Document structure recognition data
+ + + +

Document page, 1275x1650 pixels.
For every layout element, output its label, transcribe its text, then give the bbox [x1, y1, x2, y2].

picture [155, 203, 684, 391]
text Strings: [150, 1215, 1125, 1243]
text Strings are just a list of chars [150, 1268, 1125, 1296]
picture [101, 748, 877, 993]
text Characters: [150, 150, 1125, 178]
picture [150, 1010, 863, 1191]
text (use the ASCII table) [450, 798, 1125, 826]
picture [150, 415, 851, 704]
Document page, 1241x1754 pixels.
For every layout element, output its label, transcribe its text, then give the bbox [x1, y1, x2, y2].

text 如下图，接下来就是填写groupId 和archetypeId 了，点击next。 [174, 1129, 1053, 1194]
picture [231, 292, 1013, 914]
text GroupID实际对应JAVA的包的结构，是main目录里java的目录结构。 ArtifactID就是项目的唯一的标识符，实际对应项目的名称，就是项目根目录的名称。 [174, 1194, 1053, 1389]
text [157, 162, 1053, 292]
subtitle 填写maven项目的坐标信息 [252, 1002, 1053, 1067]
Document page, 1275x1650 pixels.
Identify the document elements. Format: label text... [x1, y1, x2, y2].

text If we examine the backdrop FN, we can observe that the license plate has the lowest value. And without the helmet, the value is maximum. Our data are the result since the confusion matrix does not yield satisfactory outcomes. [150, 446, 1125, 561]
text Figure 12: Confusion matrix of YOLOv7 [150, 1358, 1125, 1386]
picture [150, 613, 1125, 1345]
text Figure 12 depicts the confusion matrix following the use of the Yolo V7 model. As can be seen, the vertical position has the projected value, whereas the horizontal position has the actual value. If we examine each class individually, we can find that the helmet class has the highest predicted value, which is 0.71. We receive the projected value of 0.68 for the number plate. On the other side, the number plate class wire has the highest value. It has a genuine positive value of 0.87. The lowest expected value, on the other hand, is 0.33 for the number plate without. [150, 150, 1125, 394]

+ + + +

TASK GOAL:
Beginning at the first line of the data above, retype each line until you reach the line containing "Document page, 1241x1754 pixels.", and include that one too. Add nothing else.

RESULT OF THE TASK:
Document page, 1275x1650 pixels.
For every layout element, output its label, transcribe its text, then give the bbox [x1, y1, x2, y2].

picture [155, 203, 684, 391]
text Strings: [150, 1215, 1125, 1243]
text Strings are just a list of chars [150, 1268, 1125, 1296]
picture [101, 748, 877, 993]
text Characters: [150, 150, 1125, 178]
picture [150, 1010, 863, 1191]
text (use the ASCII table) [450, 798, 1125, 826]
picture [150, 415, 851, 704]
Document page, 1241x1754 pixels.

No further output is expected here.